Chapitre 34

272 36 2
                                    

Tom vivait maintenant chez Claire. La solitude de son propre appartement lui manquait et il savait qu'en restant ici cela constituait un danger pour elle, mais il n'avait pas les moyens de vivre à l'hôtel et il trouvait auprès de Claire une forme de réconfort dont il avait besoin. Le troisième jour, alors qu'il consultait la presse sur son téléphone portable, il tomba sur un article dans lequel l'auteur y expliquait le manque de rigueur professionnel de Tom et réduisait son article contre Christian Park à une simple volonté de se faire de la publicité ; un second article publié par un journal concurrent venait appuyer ce point de vue, témoignages anonymes à l'appui, Tom y était présenté comme un arriviste sans déontologie et près à tout pour connaître le succès ; un troisième article mettait, lui, en cause, le patron de L'Indépendant, Hervé, qui aurait publié l'article de Tom dans le seul but d'accroître ses ventes ; un quatrième article affirmait avoir mené une contre-enquête et rencontré des cobayes du Prototype G qui y décrivaient le bien-être ressenti après avoir testé cette invention révolutionnaire. Tom les lut tous compulsivement et tomba sur le résultat d'une commission diligentée par l'État à propos du Prototype G expliquant qu'après une étude poussée, l'invention avait été jugée inoffensive, commercialisable en l'état, et que rien ne permettait de prouver les allégations de Tom à propos des prototypes précédents. Autrement dit, Park Industry était lavé de tout soupçon.

Minute après minute, de nouveaux articles étaient publiés, Tom y retrouvait les mêmes tournures de phrases, les mêmes expressions, les mêmes accusations, la presse prenait soudain unanimement la défense de Christian Park et Tom passait pour un escroc. Quelqu'un sonna à la porte, Tom se leva, hébété par toutes ces nouvelles, et marcha en direction de l'entrée, il regarda à travers l'œil-de-bœuf et vit deux policiers en uniforme. Devait-il ouvrir ou prétendre que la maison était vide ? Ces policiers venaient-ils pour l'aider ou l'accuser d'un autre crime qu'il n'avait pas commis ? Tom ouvrit la porte.

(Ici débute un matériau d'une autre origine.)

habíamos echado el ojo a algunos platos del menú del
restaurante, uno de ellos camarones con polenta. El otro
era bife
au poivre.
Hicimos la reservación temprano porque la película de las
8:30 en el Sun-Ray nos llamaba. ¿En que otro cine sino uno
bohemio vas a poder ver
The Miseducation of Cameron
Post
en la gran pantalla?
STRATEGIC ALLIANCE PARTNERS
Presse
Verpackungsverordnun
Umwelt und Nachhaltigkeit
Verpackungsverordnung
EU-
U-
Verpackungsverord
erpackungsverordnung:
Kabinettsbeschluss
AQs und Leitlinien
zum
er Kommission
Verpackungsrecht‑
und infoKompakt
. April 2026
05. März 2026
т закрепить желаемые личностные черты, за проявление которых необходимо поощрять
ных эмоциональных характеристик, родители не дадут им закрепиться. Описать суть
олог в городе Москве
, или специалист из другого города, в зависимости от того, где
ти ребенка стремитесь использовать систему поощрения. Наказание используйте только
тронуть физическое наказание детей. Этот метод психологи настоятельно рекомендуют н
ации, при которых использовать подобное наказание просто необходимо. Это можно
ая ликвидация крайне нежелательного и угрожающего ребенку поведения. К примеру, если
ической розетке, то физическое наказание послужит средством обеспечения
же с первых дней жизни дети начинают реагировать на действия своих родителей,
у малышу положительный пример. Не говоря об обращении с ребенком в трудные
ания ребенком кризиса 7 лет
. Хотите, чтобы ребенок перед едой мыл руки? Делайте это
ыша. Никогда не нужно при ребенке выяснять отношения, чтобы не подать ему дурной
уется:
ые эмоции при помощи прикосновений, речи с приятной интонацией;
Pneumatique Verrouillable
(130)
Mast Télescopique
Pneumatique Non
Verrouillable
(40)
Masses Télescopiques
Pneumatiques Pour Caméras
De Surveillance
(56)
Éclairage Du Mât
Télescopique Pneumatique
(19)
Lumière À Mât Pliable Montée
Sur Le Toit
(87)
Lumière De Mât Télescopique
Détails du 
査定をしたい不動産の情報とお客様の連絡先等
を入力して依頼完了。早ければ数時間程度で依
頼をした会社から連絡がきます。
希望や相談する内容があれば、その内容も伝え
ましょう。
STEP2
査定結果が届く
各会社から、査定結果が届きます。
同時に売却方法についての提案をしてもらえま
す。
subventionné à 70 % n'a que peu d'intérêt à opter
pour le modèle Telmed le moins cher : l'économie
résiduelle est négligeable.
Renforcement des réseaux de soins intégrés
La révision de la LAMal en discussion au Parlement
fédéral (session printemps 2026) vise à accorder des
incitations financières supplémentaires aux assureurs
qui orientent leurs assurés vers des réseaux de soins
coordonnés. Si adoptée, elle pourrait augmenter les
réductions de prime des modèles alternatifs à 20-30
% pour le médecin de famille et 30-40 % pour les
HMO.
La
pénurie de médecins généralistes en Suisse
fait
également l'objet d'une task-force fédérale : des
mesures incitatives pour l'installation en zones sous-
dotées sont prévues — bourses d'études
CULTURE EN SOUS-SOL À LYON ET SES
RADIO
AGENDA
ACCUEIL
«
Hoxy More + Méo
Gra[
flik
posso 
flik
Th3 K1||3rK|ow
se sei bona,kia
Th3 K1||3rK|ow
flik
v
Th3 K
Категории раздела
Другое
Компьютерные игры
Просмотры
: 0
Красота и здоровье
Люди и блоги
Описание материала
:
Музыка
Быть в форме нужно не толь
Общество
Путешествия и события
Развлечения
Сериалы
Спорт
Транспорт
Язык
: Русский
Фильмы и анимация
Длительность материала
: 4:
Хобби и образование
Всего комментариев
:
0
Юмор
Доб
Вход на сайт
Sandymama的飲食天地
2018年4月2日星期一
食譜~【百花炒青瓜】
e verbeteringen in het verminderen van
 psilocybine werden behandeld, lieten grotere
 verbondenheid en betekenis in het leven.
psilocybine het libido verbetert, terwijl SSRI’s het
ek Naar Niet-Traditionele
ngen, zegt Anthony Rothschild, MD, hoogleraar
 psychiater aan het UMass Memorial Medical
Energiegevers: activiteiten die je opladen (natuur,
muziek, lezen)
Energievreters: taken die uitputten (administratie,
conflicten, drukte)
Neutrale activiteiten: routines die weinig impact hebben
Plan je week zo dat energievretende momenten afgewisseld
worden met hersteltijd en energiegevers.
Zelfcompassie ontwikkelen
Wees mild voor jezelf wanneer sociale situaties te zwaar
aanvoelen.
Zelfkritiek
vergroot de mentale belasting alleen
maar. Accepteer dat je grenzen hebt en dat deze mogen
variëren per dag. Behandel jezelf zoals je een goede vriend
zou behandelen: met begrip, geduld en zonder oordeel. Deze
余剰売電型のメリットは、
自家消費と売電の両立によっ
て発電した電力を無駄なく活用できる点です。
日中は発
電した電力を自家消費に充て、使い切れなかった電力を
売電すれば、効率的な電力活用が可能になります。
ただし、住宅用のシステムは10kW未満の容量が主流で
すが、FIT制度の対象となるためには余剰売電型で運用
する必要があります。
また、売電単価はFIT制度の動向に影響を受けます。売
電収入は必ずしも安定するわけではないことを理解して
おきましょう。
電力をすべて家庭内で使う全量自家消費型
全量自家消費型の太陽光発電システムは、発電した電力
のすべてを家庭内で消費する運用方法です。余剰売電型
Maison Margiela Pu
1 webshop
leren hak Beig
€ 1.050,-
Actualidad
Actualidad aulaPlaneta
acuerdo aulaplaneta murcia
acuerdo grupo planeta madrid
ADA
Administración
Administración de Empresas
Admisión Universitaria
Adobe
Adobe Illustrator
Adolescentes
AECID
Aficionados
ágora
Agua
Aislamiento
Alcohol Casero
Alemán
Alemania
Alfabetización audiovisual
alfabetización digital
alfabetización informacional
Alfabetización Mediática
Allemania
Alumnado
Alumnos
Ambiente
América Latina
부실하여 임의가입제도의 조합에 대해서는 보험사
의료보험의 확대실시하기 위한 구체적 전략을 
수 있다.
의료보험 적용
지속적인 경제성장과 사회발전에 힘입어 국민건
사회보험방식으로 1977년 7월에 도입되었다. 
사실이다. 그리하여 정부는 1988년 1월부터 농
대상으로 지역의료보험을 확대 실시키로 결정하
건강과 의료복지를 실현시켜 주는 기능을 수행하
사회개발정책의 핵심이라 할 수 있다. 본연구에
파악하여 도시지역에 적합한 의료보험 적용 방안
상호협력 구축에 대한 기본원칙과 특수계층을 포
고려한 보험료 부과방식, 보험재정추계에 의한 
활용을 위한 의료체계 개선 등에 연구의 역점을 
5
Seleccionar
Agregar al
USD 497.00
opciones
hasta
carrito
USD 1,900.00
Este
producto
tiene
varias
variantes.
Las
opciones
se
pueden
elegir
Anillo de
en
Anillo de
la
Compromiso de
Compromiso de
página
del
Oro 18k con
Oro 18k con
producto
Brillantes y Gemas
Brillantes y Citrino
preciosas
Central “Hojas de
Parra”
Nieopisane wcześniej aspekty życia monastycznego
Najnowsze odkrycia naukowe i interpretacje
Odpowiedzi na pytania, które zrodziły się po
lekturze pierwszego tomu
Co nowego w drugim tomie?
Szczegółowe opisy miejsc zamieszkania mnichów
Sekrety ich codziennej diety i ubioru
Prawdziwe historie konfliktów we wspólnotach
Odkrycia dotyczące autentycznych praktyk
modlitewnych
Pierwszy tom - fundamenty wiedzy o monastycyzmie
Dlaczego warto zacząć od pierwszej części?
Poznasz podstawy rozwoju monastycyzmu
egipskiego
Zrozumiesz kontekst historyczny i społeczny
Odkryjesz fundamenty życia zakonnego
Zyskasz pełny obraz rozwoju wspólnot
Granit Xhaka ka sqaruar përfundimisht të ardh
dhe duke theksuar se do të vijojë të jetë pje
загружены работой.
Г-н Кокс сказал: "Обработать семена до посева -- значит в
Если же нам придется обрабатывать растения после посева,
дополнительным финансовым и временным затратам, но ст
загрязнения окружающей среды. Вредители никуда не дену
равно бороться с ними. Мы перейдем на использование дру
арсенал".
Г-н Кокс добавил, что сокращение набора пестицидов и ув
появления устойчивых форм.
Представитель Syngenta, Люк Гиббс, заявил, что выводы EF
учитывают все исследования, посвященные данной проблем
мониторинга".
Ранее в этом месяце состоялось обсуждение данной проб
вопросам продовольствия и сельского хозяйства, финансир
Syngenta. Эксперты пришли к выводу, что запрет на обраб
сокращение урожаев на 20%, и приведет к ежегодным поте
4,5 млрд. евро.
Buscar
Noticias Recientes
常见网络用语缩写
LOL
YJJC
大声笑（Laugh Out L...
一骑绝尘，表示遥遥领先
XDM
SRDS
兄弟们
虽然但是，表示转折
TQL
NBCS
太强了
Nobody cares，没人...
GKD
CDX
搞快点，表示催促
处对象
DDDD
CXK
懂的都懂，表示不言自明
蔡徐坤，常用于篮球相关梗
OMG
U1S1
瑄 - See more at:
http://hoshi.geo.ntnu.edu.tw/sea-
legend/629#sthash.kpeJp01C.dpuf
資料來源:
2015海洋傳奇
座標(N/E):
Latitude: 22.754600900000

— Tom Epstein ? demanda l'un des deux policiers.

— Oui, mais comment savez-vous que je vis ici ?

— Regardez notre uniforme, ça ne vous dit rien ?

— Si, un show de cabaret.

— Quelqu'un nous envoie pour vous dire de ne pas bouger une oreille.

— Je ne comprends pas ?

— Ne tentez rien. Faites-vous tout petit. Ceci est votre dernier avertissement.

— Dernier avertissement avant quoi ?

— Avant que vous soyez victime d'un accident de la route, par exemple.

— Mais vous êtes qui, au juste ? Des flics ripoux ?

— Ne faites rien de stupide. Il n'y aura pas de prochaine fois. Au revoir Mr Epstein.

Tom referma la porte et réfléchit. La situation était désespérée, il avait désormais la preuve de ce qu'il redoutait, la police était corrompue et il ne pouvait pas compter sur elle pour l'aider ; la prétendue commission commanditée par l'État et innocentant Park Industry prouvait que le gouvernement était corrompu lui aussi ; le déferlement d'articles publiés depuis ce matin venaient de ruiner sa réputation pour longtemps ; sa planque chez Claire n'en était déjà plus une ; et voilà qu'il subissait des menaces de mort. Qu'était-il censé faire maintenant ? Comment la vérité pouvait-elle être bafouée à ce point ? Comment l'argent pouvait-il donner tant de pouvoir un homme ?

Il eut soudain la certitude qu'il ne sortirait pas vivant de cette affaire. C'était trop tard pour lui, l'issue serait soit sa mort physique, soit une mort symbolique, une mort éveillée, où il serait déclassé, sans liberté, avec un sentiment de peur constant, une vie sans joie, une vie qu'il achèverait peut-être lui-même pour ne plus avoir à souffrir. Son existence telle qu'il l'avait connu jusqu'à présent était derrière lui et tout ce qu'il pouvait faire désormais c'était d'essayer de protéger son entourage. Il prit son téléphone et appela Claire, du fait de l'avoir aidé elle était probablement en danger, il devait l'avertir le plus vite possible, lui dire de quitter son travail, de trouver un endroit où se cacher, la sonnerie sonna, une fois, deux fois, trois fois, Claire ne répondit pas, il raccrocha, puis rappela, la sonnerie sonna, Claire ne décrochait pas. Pourquoi ne répondait-elle pas ? Le répondeur se déclencha. Allo, c'est Tom, tu es en danger, rappelle-moi quand tu as mon numéro, et d'ici là trouves un endroit où te cacher. Il faillit ajouter, je t'aime, mais dit simplement, je suis inquiet.